→ Atividades propostas:
**A.** Transforme em tabela Markdown, com as colunas Nº e Linha, as linhas das entradas que vão da primeira até a que contém "text Punto 1 [118, 338, 1122, 366]", ambas incluídas. Deixe de fora as linhas em branco.
**B.** Dê continuidade ao trecho sobre os eleitos por Zaratustra a partir do ponto em que ele termina.

→ Trecho do documento:

Meditando por dez anos numa caverna no alto de uma montanha, Zaratustra, apenas na companhia dos seus animais prediletos, a águia e a serpente, determinou-se baixar à planície. Decidira-se depois daqueles anos de rigor eremita vir comunicar aos homens a chegada de um novo messias, o Übermensch - o super-homem, o que dominará o futuro. Assim feito, Zaratustra enumera a quem sua mensagem se dirige:


Os eleitos por Zaratustra


- os que vivem intensamente, que são indiferentes aos perigos (welche nicht zu lebem wissen) porque são capazes de atravessar de um lado para outro;


- os grandes desdenhosos (der grossen Verachtenden), porque estão sempre tentando chegar a outra margem;


- aos que se sacrificam pela terra (die sich der Erde opfen);


- o curioso, o que quer conhecer (welcher erkennen will);


- quem trabalha e realiza invenções engenhosas (welcher arbeiter und erfinder);


- o que preza a sua própria virtude (sein Tugen liebt);


- aquele que distribui o seu espirito entre os demais (ganz der Geist seiner Tugend sein will);


- o que deseja viver e deixar viver (willen noch leben und nicht mehr leben);


- quem não seja exageradamente virtuosos, nem excessivamente moralista (welcher nicht zu viele Tugenden haben will);


- aquele que não fica a espera de agradecimentos ou recompensas (der nicht Dank haben will);


- o que não trapaceia (ein falscher Spieler);


- o que se orgulha dos seus feitos (welcher goldne Worte seine Taten vorauswirft);


- o combatente do presente (den Gegenwärtigen zugrunde gehen);


- o que desafia e fustiga o seu Deus (welcher seinen Gott züchtig);


- o de alma profunda (dessen Seele tief);


- o de alma trasbordante, que esquece de si mesmo (sich selber vergisst);


- quem tem o espirito e o coração livres (der freien Geistes und freie Herzen ist);


- os vaticinadores, os que prenunciam o relâmpago próximo (dass der Blitz kommt, und gehn als Verkündiger zugrunde), um relâmpago que se chama super-homem (Übermensch).

Dados extraídos de uma coleção:
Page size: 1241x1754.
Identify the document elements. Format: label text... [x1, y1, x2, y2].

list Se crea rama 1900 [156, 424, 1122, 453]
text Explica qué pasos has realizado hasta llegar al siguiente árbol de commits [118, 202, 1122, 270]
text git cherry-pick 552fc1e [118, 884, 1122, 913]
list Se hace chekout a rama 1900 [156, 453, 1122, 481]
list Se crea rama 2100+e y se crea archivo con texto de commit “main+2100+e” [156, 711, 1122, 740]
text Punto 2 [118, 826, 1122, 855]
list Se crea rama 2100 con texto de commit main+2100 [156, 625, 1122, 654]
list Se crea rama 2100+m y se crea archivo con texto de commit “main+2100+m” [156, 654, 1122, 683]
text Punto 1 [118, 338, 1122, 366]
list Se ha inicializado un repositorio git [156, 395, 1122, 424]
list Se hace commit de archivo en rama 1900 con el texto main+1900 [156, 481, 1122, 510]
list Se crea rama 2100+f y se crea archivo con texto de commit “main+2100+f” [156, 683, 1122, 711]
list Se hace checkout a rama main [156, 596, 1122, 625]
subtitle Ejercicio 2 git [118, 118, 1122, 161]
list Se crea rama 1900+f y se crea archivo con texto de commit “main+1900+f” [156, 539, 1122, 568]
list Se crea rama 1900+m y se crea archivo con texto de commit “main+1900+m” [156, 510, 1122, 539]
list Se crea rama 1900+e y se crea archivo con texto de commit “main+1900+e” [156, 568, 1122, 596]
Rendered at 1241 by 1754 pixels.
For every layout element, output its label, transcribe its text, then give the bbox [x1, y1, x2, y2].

→ Respostas:
**A.**
| Nº | Linha |
|---|---|
| 1 | Page size: 1241x1754. |
| 2 | Identify the document elements. Format: label text... [x1, y1, x2, y2]. |
| 3 | list Se crea rama 1900 [156, 424, 1122, 453] |
| 4 | text Explica qué pasos has realizado hasta llegar al siguiente árbol de commits [118, 202, 1122, 270] |
| 5 | text git cherry-pick 552fc1e [118, 884, 1122, 913] |
| 6 | list Se hace chekout a rama 1900 [156, 453, 1122, 481] |
| 7 | list Se crea rama 2100+e y se crea archivo con texto de commit “main+2100+e” [156, 711, 1122, 740] |
| 8 | text Punto 2 [118, 826, 1122, 855] |
| 9 | list Se crea rama 2100 con texto de commit main+2100 [156, 625, 1122, 654] |
| 10 | list Se crea rama 2100+m y se crea archivo con texto de commit “main+2100+m” [156, 654, 1122, 683] |
| 11 | text Punto 1 [118, 338, 1122, 366] |

**B.**
Porque Zaratustra?


Zaratustra, fundador do zoroastrismo




Zaratustra ou Zoroastro, fundador da religião persa, foi um profeta ariano que por volta de 600 a.C. pregou a existência do Bem e do Mal como entidades distintas e totalmente antagônicas (até então a crença geral era de que o mesmo deus era capaz de uma coisa, como a outra). É o autor dos Gäthäs, cinco hinos que formam a mais antiga e sagrada parte do Avesta, o livro santo do zoroastrismo. Nietzsche tomou conhecimento dele provavelmente por intermédio da obra de um erudito da época, inspirando-se então naquela fantástica personalidade.


O motivo de um ateu assumido como Nietzsche ter lançado mão de um carismático líder religioso do passado, fazendo-o veículo da sua mensagem, deve-se a que o pensador alemão racionalmente e intelectualmente deixara de ser cristão, mas psicologicamente e emocionalmente ainda seguiu tendo a mente de um crente. Afinal, Nietzsche era filho de um pastor luterano. O que igualmente explica o tom de sermão da sua prosa, carregada de parábolas, simbolismos e imagens litúrgicas e locais sagrados, presentes na maioria dos capítulos do "Assim falou Zaratustra". A escolha também tratou-se de uma provocação, pois o Zaratustra ficcional dele retornou a cena exatamente para desfazer o que o real profeta ariano fizera há mais de dois mil e quinhentos anos passados, isto é, instituir a idéia do Bem e do Mal.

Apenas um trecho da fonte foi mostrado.